In March, Evangelist Stephen Hill announced to the congregation of the Brownsville Assembly of God that he will be leaving their church’s “revival.” The purported revival is said to have first begun on Father’s Day, June 1995, when Hill was a guest evangelist at the Pensacola, Fla.-based church. Brownsville leaders, following the announcement, stated that the revival meetings will continue despite Hill’s absence, Charisma magazine reported in its May issue.

“Revival is going to go on. People are still coming in from all over the world, and it would be wrong of us to sever that,” the magazine quoted the church’s pastor, the Rev. John Kilpatrick, as saying. Kilpatrick also dispelled rumors that there had arisen a division between Hill and other revival leaders. Dr. Michael Brown, who is regarded as the revival’s theologian, in addition to staff pastors and guest speakers, will continue to lead the revival services.

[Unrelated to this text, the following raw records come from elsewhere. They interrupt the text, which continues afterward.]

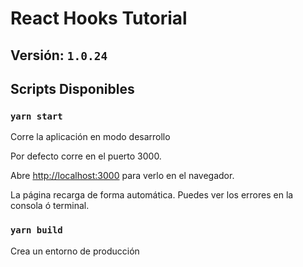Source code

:# React Hooks Tutorial

## Versión: `1.0.24`

## Scripts Disponibles

### `yarn start`

Corre la aplicación en modo desarrollo

Por defecto corre en el puerto 3000.

Abre [http://localhost:3000](http://localhost:3000)
para verlo en el navegador.

La página recarga de forma automática.
Puedes ver los errores en la consola ó terminal.

### `yarn build`

Crea un entorno de producción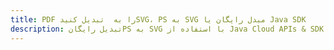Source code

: ---title: PDF را به  تبدیل کنیدSVG، PS به SVG مبدل رایگان یا Java SDKdescription: تبدیل رایگانPS به SVG با استفاده از Java Cloud APIs & SDK همچنین اسناد PDF را در Cloud ایجاد، ویرایش و رندر کنید.---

“The time has come for the Hill family to relocate their ministry,” Hill told Charisma magazine. “Pensacola is a difficult place to fly into, and sometimes I am away from my family for a whole day because it is impossible to get home to Pensacola,” Hill said. Initial plans will possibly move the evangelist and his ministry to the Dallas-Fort Worth area.

Hill’s departure is just one of the many changes the revival has experienced recently. As the numbers attending the meetings began to diminish, the leadership sought to take the revival on the road with its “Awake America” crusades. (See The Quarterly Journal, “The Wandering River of Brownsville,” Vol. 19, No. 2.) These traveling crusade meetings, which started in 1997 and were held in 12 major cities in the U.S., are currently being replaced by citywide prayer crusades led by Kilpatrick and scheduled for only six U.S. cities this year.

Music minister Lindell Cooley also appears to want to curtail his involvement with the revival -- at least its road-show version. “I decided to no longer be a part of ‘Awake America’ because when I looked at all the time I would have been traveling, I just became overwhelmed,” Cooley told Charisma. “I am going to travel very little next year so I can spend a lot of time with the Lord and write music. Being a part of the prayer crusades with pastor Kilpatrick requires a lot less travel than Awake America,” Cooley added.

The magazine report tried to discount declining attendance at the Pensacola meetings by saying the revival “continues to draw hundreds of first-time visitors from around the world each week, although weeknight attendance has been down slightly during the slower winter season.” The magazine also said that the revival meetings have “won 147,000 souls” to the Lord during the five-year effort. PFO has disputed this claim and proved it to be an exaggeration.